Could your much-loved lattes be contributing to those troublesome symptoms? We investigate…

 It’s not unusual for women to find that certain foods and drinks aggravate common menopausal symptoms. You may have already noticed that obvious culprits – such as spicy dishes and alcohol – cause hot flushes and you’ve probably learned to steer clear of these, or to be ready with a cooling spritz if you indulge. But your regular cuppa may have slipped beneath your radar as a trigger. Yes, it may be bad news if you’re hooked on regular Americanos, or even mugs of tea. Research has suggested caffeine might exacerbate issues relating to the dilation of your blood vessels, medically known as vasomotor symptoms – and known to you as hot flushes and night sweats. It may worsen other menopausal symptoms too.

Vasomotor symptoms

Research into the links between caffeine and menopausal issues has produced mixed results. But one large study drew a clear link between consumption of caffeinated drinks and significant vasomotor symptoms in women at and after menopause.[1] It makes sense – caffeine’s known to dilate blood vessels, and if you’re having trouble with body temperature control, anything that causes vasodilation is likely to further aggravate it.

 Anxiety and insomnia

Everyone has different levels of sensitivity to caffeine but it’s known to make anxiety worse in some people. It’s also renowned for messing with sleep, particularly if you have it in the afternoon or evening. This isn’t exclusive to menopausal women – but if you’re already struggling with anxiety and insomnia, too much caffeine may well make the issues worse.

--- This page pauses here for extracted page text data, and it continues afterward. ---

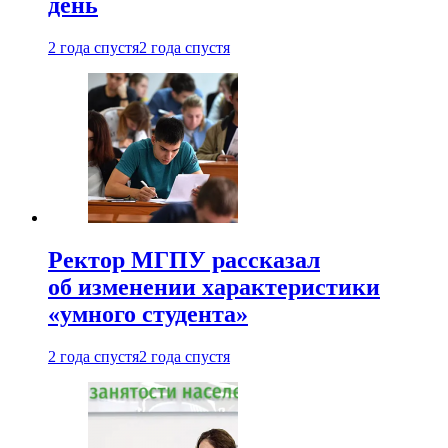
день
2 года спустя
2 года спустя
Ректор МГПУ рассказал
об изменении характеристики
«умного студента»
2 года спустя
2 года спустя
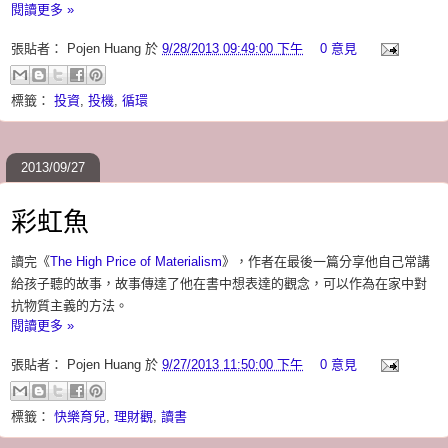
閱讀更多 »
張貼者：
Pojen Huang
於
9/28/2013 09:49:00 下午
0 意見
標籤：
投資
,
投機
,
循環
2013/09/27
彩虹魚
讀完《
The High Price of Materialism
》，作者在最後一篇分享他自己常講
給孩子聽的故事，故事傳達了他在書中想表達的觀念，可以作為在家中對
抗物質主義的方法。
閱讀更多 »
張貼者：
Pojen Huang
於
9/27/2013 11:50:00 下午
0 意見
標籤：
快樂育兒
,
理財觀
,
讀書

Some women start experiencing unsettling heart palpitations at menopause, which can be directly linked to hormones, or related to anxiety and poor sleep. Either way, caffeine can also contribute to that fluttering feeling. You should always get this symptom checked out by a doctor because it can indicate a heart rhythm disorder that needs treatment. Our online menopause community member Blanka C explains her palpitations have been eased by cutting out caffeine: ‘Apparently they're linked to my anxiety, not hormones. I reduced my caffeine intake and learnt a lot about breathing exercises and these helped,’ she says.

What should I do?

If vasomotor symptoms and the other issues above are affecting you, reducing caffeine – or cutting it out completely – could be a good idea. That said, research into the menopause connection is still preliminary and in fact it also suggests some benefits to caffeine at this stage. Some perimenopausal women were shown to have fewer problems with mood, memory and concentration if they consumed caffeine regularly. However, given that it can disrupt sleep and trigger hot flushes, it’s wise to have it in moderation.

Tips for cutting down

  • Be aware of caffeine sources. It’s not just coffee and black tea you need to watch – green tea, cola and some other fizzy drinks, chocolate and cocoa all contain it.
  • Reduce gradually. Abruptly quitting can leave you with withdrawal symptoms including headaches. You may find you don’t need to avoid caffeine completely – cutting down could be enough to ease symptoms, so keep a diary and see what works for you.
  • If cold caffeinated drinks are your thing, try switching to caffeine-free versions, or a simple alternative such as sparkling water with a twist of lime or ginger.
  • Hooked on tea? Try swapping at least some of your cuppas for herbal options.
  • If you love the flavour of coffee, an obvious answer is to swap to decaffeinated. Otherwise, rich-flavoured herbal teas such as liquorice and peppermint can satisfy your tastebuds.